» **Entries shown**:
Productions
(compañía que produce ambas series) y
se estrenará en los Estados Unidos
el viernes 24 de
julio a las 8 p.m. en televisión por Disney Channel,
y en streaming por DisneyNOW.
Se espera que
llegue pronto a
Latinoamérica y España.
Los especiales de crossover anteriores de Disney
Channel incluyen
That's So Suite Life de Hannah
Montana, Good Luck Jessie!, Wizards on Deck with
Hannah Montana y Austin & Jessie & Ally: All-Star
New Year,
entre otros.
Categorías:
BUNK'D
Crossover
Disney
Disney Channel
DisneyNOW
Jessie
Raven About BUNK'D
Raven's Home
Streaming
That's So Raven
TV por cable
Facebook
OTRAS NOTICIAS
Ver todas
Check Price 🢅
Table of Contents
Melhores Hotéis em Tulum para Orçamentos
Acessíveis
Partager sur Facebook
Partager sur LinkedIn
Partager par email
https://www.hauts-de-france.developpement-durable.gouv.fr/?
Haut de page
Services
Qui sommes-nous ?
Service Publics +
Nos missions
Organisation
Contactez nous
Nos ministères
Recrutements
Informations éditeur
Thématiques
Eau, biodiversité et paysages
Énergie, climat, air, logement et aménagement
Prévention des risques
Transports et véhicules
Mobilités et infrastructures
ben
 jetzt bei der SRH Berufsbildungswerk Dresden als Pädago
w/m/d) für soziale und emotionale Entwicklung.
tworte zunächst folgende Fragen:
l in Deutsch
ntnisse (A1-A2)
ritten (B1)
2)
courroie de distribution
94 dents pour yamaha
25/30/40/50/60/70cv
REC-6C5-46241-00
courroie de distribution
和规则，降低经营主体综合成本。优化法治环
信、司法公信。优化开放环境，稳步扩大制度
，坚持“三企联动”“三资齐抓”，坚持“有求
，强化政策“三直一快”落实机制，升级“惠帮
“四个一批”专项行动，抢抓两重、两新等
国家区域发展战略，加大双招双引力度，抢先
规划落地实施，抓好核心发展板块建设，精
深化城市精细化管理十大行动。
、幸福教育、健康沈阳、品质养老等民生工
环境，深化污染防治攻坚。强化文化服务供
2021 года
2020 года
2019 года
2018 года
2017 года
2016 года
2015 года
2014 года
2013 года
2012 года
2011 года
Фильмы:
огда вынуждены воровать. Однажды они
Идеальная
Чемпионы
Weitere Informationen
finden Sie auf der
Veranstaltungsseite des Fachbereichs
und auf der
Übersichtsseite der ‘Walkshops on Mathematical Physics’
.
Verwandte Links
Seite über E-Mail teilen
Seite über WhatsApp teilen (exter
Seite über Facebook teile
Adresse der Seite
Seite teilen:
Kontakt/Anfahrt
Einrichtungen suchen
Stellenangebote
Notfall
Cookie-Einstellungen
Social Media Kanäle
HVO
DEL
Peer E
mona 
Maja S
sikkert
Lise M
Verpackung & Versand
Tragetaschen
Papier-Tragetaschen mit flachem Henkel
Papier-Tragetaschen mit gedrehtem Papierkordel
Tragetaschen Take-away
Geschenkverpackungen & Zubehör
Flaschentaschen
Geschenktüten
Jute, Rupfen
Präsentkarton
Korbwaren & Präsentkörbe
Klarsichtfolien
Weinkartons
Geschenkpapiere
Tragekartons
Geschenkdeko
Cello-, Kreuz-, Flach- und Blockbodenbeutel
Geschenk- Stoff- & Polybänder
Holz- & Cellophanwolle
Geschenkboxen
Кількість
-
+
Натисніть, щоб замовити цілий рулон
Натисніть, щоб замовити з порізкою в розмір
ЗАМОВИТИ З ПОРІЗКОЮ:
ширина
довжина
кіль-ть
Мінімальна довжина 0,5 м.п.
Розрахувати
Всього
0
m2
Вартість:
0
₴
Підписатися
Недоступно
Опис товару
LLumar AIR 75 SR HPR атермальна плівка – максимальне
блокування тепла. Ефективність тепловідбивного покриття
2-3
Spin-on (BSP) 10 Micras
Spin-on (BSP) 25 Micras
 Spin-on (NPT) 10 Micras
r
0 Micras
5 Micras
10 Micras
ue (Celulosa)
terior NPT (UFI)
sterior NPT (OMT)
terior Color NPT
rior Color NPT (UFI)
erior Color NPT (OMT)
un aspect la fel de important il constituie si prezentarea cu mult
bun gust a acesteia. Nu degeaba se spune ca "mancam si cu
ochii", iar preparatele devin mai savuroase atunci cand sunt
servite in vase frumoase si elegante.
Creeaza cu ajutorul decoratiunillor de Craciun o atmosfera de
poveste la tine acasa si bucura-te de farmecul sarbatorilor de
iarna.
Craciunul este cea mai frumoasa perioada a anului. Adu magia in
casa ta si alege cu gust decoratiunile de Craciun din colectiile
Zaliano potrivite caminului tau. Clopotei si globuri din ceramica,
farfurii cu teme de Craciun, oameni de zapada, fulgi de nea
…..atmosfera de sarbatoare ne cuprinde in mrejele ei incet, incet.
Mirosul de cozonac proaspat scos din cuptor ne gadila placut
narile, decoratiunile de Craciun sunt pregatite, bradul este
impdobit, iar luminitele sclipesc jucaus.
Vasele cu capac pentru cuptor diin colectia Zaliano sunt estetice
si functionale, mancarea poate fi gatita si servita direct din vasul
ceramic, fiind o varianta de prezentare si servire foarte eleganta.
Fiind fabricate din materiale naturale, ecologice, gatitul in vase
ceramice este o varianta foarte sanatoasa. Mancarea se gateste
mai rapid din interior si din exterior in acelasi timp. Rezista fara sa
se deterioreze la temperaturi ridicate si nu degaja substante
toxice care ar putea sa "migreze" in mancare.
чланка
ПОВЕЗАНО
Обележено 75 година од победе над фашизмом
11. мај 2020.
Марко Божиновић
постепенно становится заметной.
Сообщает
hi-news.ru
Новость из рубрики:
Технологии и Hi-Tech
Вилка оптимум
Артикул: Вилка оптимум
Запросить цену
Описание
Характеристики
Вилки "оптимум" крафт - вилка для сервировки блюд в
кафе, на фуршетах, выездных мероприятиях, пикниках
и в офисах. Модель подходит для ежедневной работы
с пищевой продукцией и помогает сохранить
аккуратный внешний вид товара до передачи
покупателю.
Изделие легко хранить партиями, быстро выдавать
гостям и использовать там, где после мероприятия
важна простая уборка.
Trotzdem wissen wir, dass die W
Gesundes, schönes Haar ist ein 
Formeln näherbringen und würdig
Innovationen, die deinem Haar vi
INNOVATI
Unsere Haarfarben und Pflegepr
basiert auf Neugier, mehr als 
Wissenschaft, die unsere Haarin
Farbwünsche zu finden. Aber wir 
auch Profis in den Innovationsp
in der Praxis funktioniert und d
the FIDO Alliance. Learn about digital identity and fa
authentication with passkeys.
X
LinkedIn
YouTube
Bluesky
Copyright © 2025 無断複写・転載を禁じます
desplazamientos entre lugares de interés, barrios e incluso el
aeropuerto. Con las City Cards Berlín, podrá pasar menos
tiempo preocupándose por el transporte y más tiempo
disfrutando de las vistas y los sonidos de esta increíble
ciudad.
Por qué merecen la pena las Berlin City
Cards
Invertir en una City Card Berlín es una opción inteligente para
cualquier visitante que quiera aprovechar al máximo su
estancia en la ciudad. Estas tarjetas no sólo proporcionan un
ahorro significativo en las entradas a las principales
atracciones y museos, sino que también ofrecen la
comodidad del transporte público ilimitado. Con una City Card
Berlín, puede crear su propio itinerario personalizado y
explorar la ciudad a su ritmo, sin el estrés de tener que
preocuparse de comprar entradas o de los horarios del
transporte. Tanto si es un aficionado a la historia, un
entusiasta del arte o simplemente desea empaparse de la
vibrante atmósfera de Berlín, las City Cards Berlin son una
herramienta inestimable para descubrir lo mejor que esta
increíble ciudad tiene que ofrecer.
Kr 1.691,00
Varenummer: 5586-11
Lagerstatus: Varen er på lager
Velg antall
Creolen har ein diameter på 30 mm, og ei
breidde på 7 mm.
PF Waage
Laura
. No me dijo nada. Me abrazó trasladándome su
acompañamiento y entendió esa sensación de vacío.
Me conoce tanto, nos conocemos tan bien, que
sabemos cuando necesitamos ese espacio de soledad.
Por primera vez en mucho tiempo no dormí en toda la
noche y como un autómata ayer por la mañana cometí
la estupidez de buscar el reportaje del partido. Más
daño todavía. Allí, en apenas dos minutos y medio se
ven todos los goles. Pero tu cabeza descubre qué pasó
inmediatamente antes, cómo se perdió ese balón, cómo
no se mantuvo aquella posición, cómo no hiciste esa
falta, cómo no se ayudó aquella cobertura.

» **Try it**:
When you reach the line with "rior Color NPT (UFI)" in the records above, start writing out lines exactly, and stop once the line with "Craciunul este cea" has been written; include nothing else.

» **Answer below**:
rior Color NPT (UFI)
erior Color NPT (OMT)
un aspect la fel de important il constituie si prezentarea cu mult
bun gust a acesteia. Nu degeaba se spune ca "mancam si cu
ochii", iar preparatele devin mai savuroase atunci cand sunt
servite in vase frumoase si elegante.
Creeaza cu ajutorul decoratiunillor de Craciun o atmosfera de
poveste la tine acasa si bucura-te de farmecul sarbatorilor de
iarna.
Craciunul este cea mai frumoasa perioada a anului. Adu magia in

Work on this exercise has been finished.